Gageure : André François en 6 images
Alors que se terminent les expositions André François, l’imagination graphique (Paris, École Estienne, catalogue épuisé et réimprimé) et André François/Tomi Ungerer, la Liberté du trait (Strasbourg, Musée Tomi Ungerer), voici, pour ceux qui les auraient ratées, six images pour nourrir
leurs regrets.
1 (Publicité de Dop)
Né le 9 novembre 1915 à Timisoara, André François eut deux tantes et douze oncles paternels. L’un d’eux, Armand, fugua à l’âge de 14 ans, suivit un cirque de passage et fit fortune dans les arts circassiens. De là naquit, chez son neveu bouillonnant d’imagination, un amour inextinguible pour les saltimbanques. C’est dans ses rêves d’enfant que prennent leur source toutes ses images où le clown, omniprésent, joue le rôle d’un tendre ou grotesque double fraternel.
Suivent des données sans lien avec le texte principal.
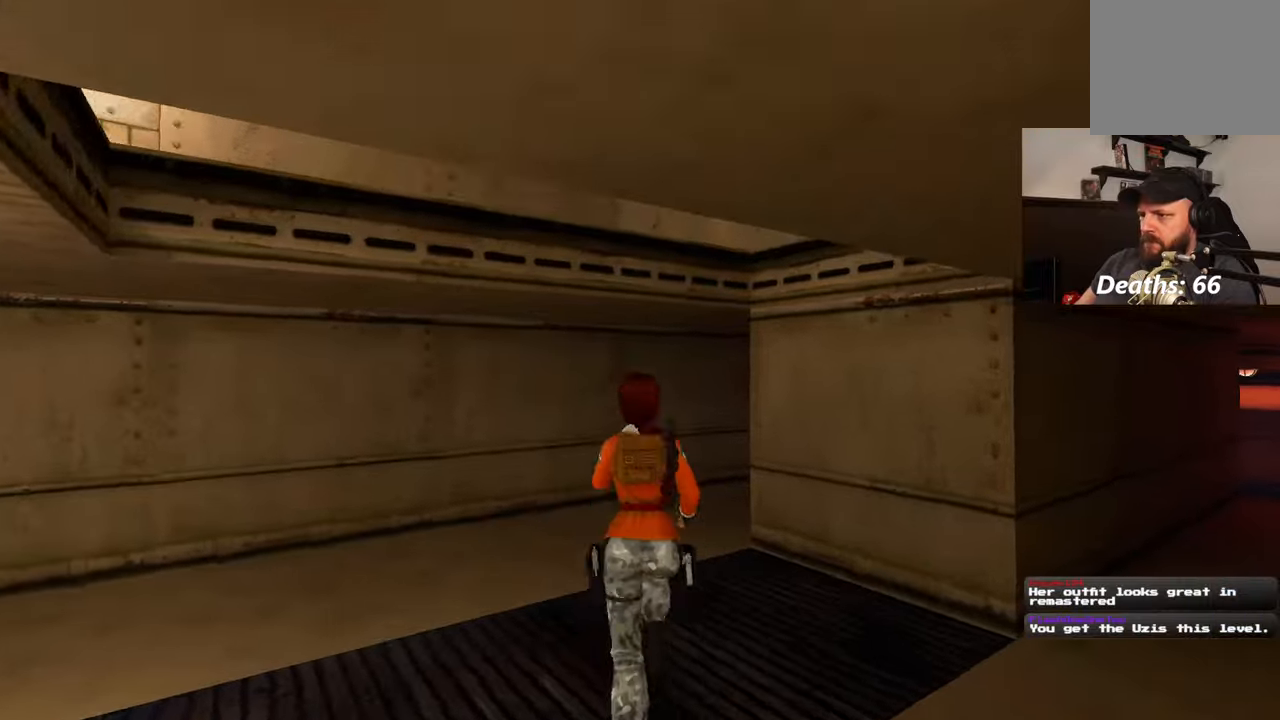
{"buttons": [], "left_stick": "center", "right_stick": "center", "events": [[117, "left_stick", "center"]]}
L’un de ses premiers albums, C’est arrivé à Issy-les-Brioches, est une histoire de cirque (1949).
2 (Lettre des îles Baladar)
André François bouleversa l’édition pour la jeunesse, par sa fantaisie, la liberté de son trait et son irrespect des conventions. Avec Jacques Prévert, il concocta l’inoubliable Lettre des îles Baladar,
pamphlet antiraciste et anticolonialiste, iconoclaste et libertaire (1952). Son livre le plus célèbre, malicieux petit livre-objet traduit en plus de vingt langues, Les Larmes de crocodile, fut édité par son fidèle ami Robert Delpire (1954) qui publia aussi Tom et Tabby (John Symonds, 1963), On vous l’a dit (Jean l’Anselme, 1954) et Les Rhumes (1966-2011), des chefs-d’œuvre d’humour et de virtuosité graphique.
3 (L’Odyssée d’Ulysse)
Roland (Nelly Stéphane) fut traduit chez Circonflexe (1992), Arthur le Dauphin qui n’a pas vu Venise (John Malcom Brinnin) par le Mascaret (1997) et Le Petit Brown (Isobel Harris) par MeMo (2011). Grasset édita Jacques et le Haricot magique (1983) mais beaucoup de très beaux albums (The Magic Currant Bun, 1952, Travelers Three, 1953…), publiés aux États-Unis, ne furent jamais traduits. D’autres publiés en France comme le superbe Odyssée d’Ulysse (Jacques Lemarchand, 1947) ou Le Fils de l’ogre (François David, 1993) mériteraient d’être réédités.
4 (Couv du New Yorker)
André François fut un fabuleux dessinateur de presse. Dès 1945, il inonde la presse satirique française de dessins joyeux et insouciants. Très vite, il publie en Angleterre dans The Observer, Punch et Liliput, où il se lie avec Ronald Searle et Quentin Blake. Sa carrière américaine est fulgurante : Fortune, Holiday, The New York Times et surtout le New Yorker pour lequel il réalisa plus de cinquante couvertures. Plus tard, en France, il collaborera à Télérama, Le Nouvel Obs, Le Monde, et, dans un registre désormais amer, à VST.
5 (Ubu roi)
Son illustration pour adultes comporte quelques livres exceptionnels : Jacques le Fataliste (Diderot, 1947), Ubu roi (Jarry, 1957, avec une mythique maquette de Massin), Si tu t’imagines (Queneau, 1979), L’Arrache-coeur (Vian, 1981), The Eggzercise Book (1980), Le Voyage de V (Pachès, 2000)… Grand lecteur, il créa de très nombreuses couvertures de livres et romans qui témoignent de l’éclectisme de ses goûts littéraires : Céline, Ajar, Faulkner, Caldwell… Ses dessins de presse ont été réunis en de savoureux recueils.
6 (Affiche de ‘école des loisirs)
André François vécut avec sa famille près de 60 ans à Grisy-les-Plâtres dans le Vexin. Graphiste de génie, il créa des centaines d’affiches, bijoux d’intelligence et d’élégance, qui couvrent tous les domaines, commerciaux, institutionnels, sociaux, culturels. Certaines de ses créations sont célèbrissimes comme le papillon-lecteur qu’il dessina pour l’école des loisirs qui venait d’éditer son album Qui est le plus marrant? (1970). L’original de cette affiche, auréolé d’une dentelle brûlée, fut retrouvé dans les décombres de son atelier détruit par un tragique incendie. Ce drame précipita sa mort (11 avril 2005).